No centro da investigação da Operação Marquês estão 34 milhões de euros reunidos entre 2006 e 2015, a maior parte dos quais guardados em contas offshore, na Suíça, controladas pelo amigo do ex-primeiro-ministro Carlos Santos Silva. O Ministério Público acredita que o dinheiro é de Sócrates e resulta de “luvas” que este recebeu a troco de favorecimento de interesses do ex-banqueiro Ricardo Salgado no Grupo Espírito Santo (GES) e na Portugal Telecom (PT), bem como a garantia de financiamentos pela Caixa Geral de Depósitos ao empreendimento de Vale do Lobo e favorecimento de negócios do grupo Lena. Uma versão que o ex-primeiro-ministro sempre negou.

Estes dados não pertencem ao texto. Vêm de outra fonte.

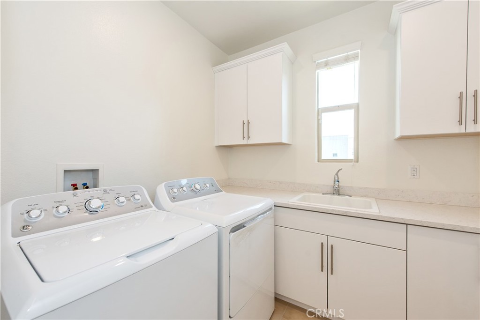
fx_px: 187
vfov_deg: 81.2
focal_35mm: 14
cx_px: 240
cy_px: 160
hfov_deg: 104.2
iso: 400
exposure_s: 1/125
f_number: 5.6
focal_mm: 14
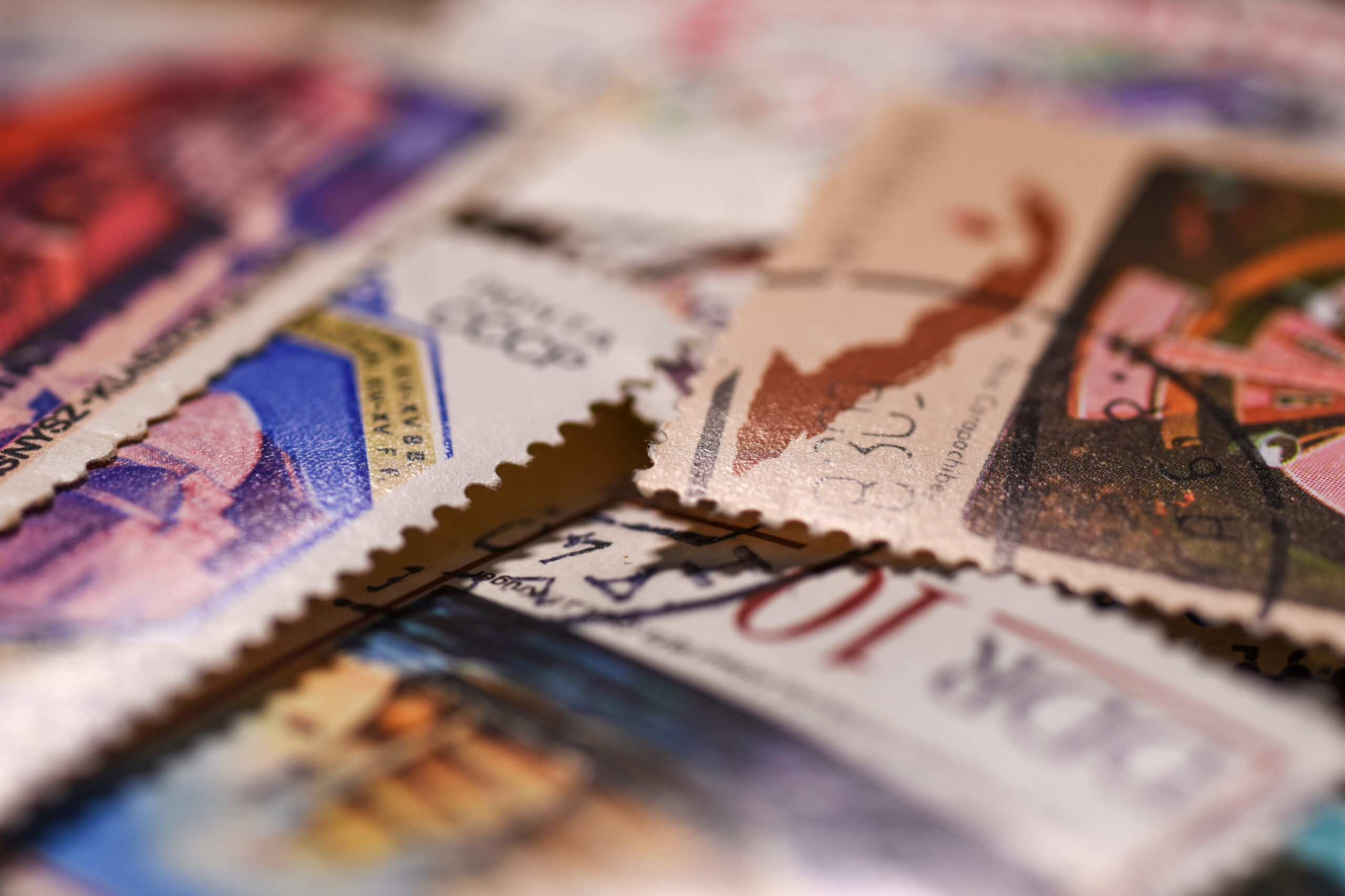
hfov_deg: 19.5
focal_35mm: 105
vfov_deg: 13.0
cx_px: 672
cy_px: 448
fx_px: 3923
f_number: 4
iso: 250
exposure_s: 1/320
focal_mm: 70
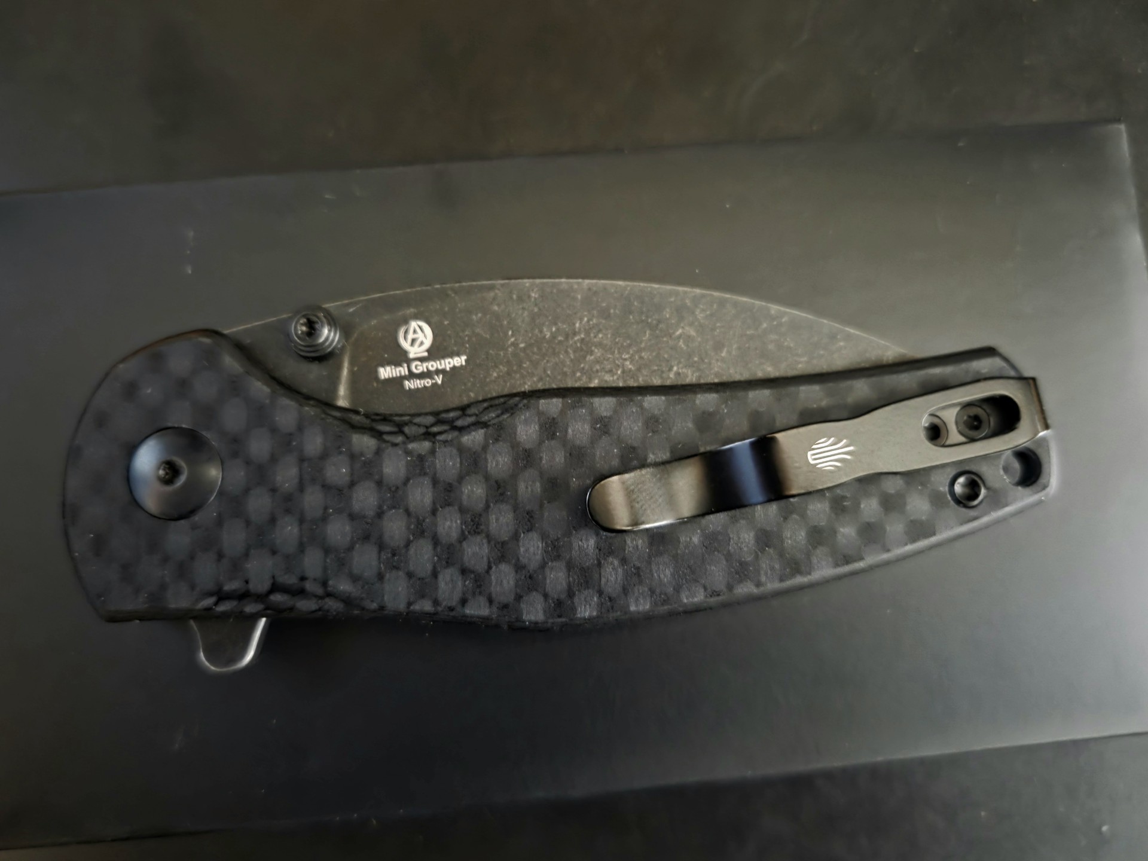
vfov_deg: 58.9
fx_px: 763
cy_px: 430
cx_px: 574
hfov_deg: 73.9
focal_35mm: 23
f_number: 1.8
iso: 2500
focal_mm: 5.4
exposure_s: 1/15
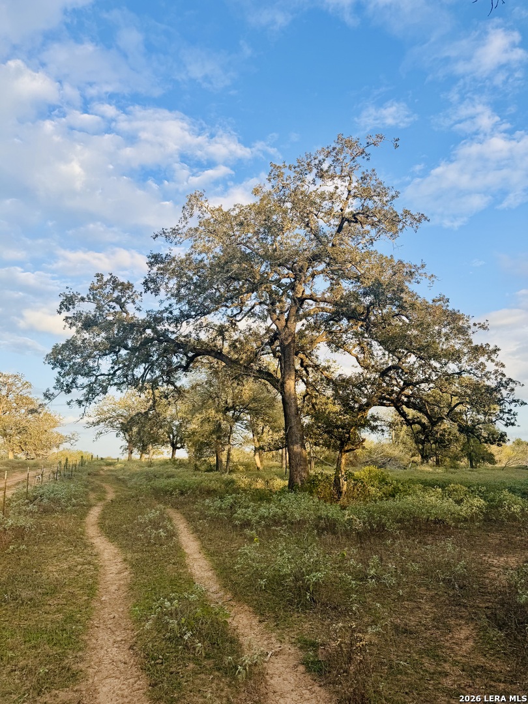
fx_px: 488
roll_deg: +2.2
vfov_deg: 71.6
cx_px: 264
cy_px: 352
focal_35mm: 24
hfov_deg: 56.8
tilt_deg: +11.3
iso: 80
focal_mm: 6.76
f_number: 1.78
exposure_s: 1/1456
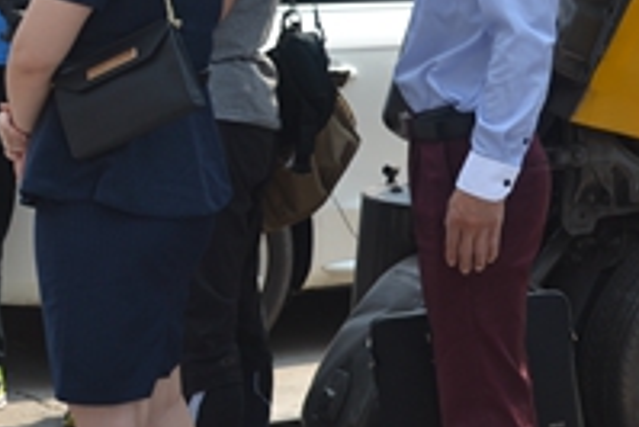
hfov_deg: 15.5
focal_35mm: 128
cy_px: 146
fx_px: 2274
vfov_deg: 10.7
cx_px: -83
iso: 100
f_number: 7.1
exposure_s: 1/200
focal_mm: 34
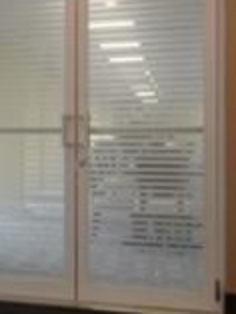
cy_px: 150
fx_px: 853
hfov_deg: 11.9
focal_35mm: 94
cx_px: -370
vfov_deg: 20.8
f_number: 3.5
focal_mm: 10
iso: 100
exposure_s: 1/50
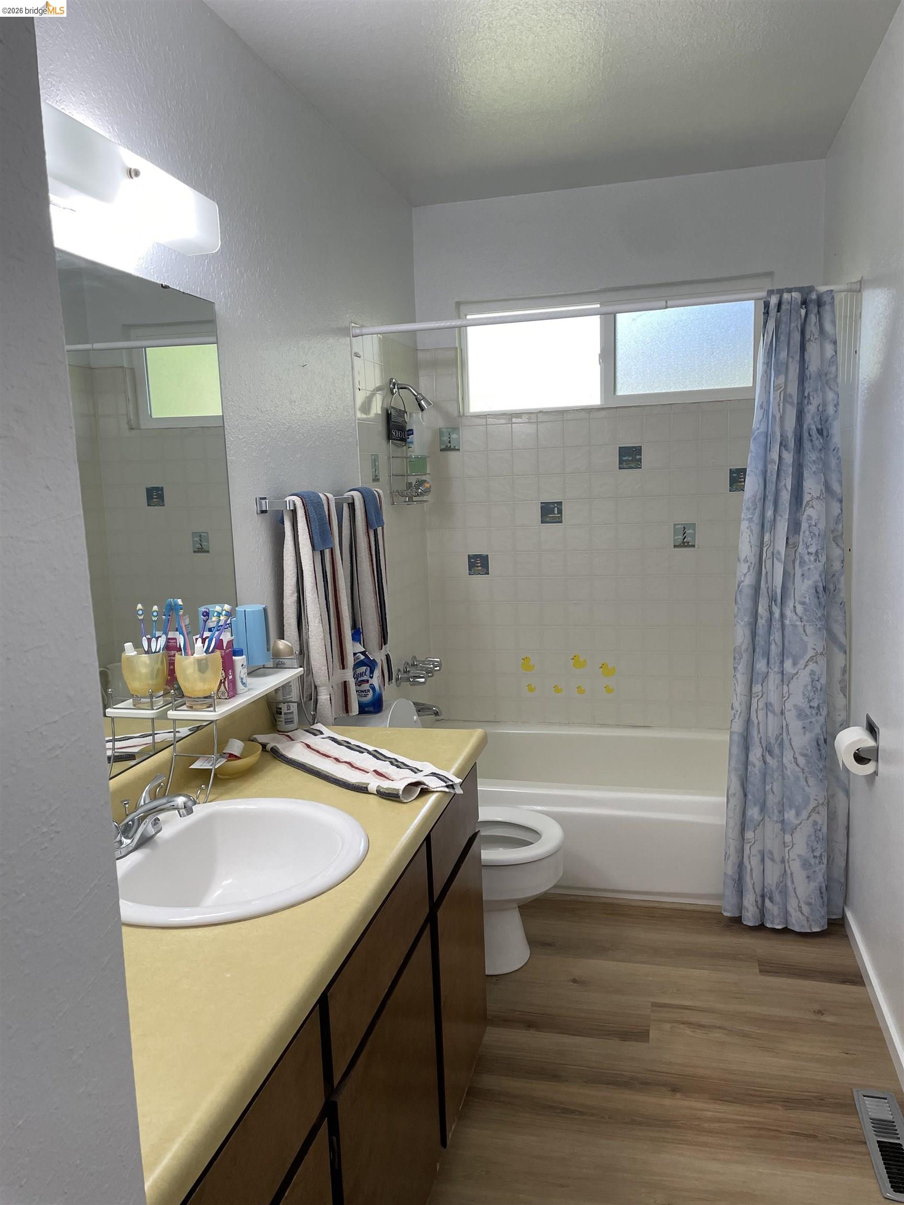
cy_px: 602
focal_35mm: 26
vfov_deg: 67.3
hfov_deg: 53.1
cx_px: 452
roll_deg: +2.2
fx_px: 905
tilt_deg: -9.3
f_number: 1.6
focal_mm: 4.2
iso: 125
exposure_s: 1/120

Sócrates terá arrecadado 34 milhões de euros de proveniência ilícita, 24 milhões dos quais foram encaminhados para contas na Suíça detidas pelo amigo de infância Carlos Santos Silva, tendo grande parte do dinheiro regressado a Portugal no início desta década ao abrigo de um dos dois RERT (Regime Excecional de Regularização Tributária) aprovados pelo Executivo de Sócrates para recuperação de capitais nacionais depositados no estrangeiro, isentando-os da quase totalidade do imposto devido. O dinheiro terá sido usado por Sócrates para as mais diversas despesas.
Segundo a acusação, os 34 milhões de euros integram fundos de diversas origens: 21 milhões em entidades do Grupo Espírito Santo (GES), pagos para contas na Suíça, entre 2006 e 2009; 2,8 milhões com origem no Grupo Lena, pagos através do arguido Joaquim Barroca entre 2007 e 2008; e um milhão de euros em receitas desviadas de sociedades do grupo Vale do Lobo, por ordem dos arguidos Diogo Gaspar Ferreira e Rui Horta e Costa, através de uma conta na Suíça de Barroca, em 2008.
Dois dias antes do arranque do julgamento, o antigo primeiro-ministro José Sócrates apresentou nesta terça-feira, em Bruxelas, uma queixa-crime contra o Estado português no Tribunal dos Direitos do Homem relativa à Operação Marquês, da qual é acusado.
O antigo primeiro-ministro José Sócrates considerou nesta terça-feira, 1 de julho, que um “lapso de escrita” que, em 2024, reavivou o processo Operação Marquês, que “estava morto”, foi a “gota de água” que levou à apresentação de uma queixa contra o Estado português no Tribunal Europeu dos Direitos Humanos (TEDH).
Em conferência de imprensa, em Bruxelas, ladeado pelo advogado Christophe Marchand, o antigo primeiro-ministro considerou que o “lapso de escrita” é “uma artimanha que serviu apenas para manipular os prazos de prescrição e querer levar” o processo a julgamento.
Sócrates considerou “igualmente extraordinário” que o referido “lapso de escrita” tenha demorado “quatro anos a ser identificado”, visto que a acusação foi apresentada em 2017 e o lapso invocado em 2021.
O antigo primeiro-ministro denuncia que “em 2021, o Tribunal de Instrução considerou todas as alegações do processo Marquês como fantasiosas e especulativas. Foi essa a decisão do juiz Ivo Rosa. E considerou também que todos os crimes da acusação estavam prescritos. Quatro anos depois, em 2024, um Tribunal da Relação, com dois juízes, inventou um lapso de escrita. Mudaram o crime de acusação e manipularam os prazos de prescrição”.
Quatro anos depois da decisão instrutória do juiz Ivo Rosa, José Sócrates defende que as juízas “inventaram um lapso de escrita”, acrescentando que houve mais duas razões para a apresentação no TEDH, nomeadamente, o direito que disse que foi sonegado de a conduta do antigo primeiro-ministro ser avaliada por um “tribunal previsto na lei”; e o que apelidou de uma “campanha de difamação” promovida pelos órgãos de comunicação social.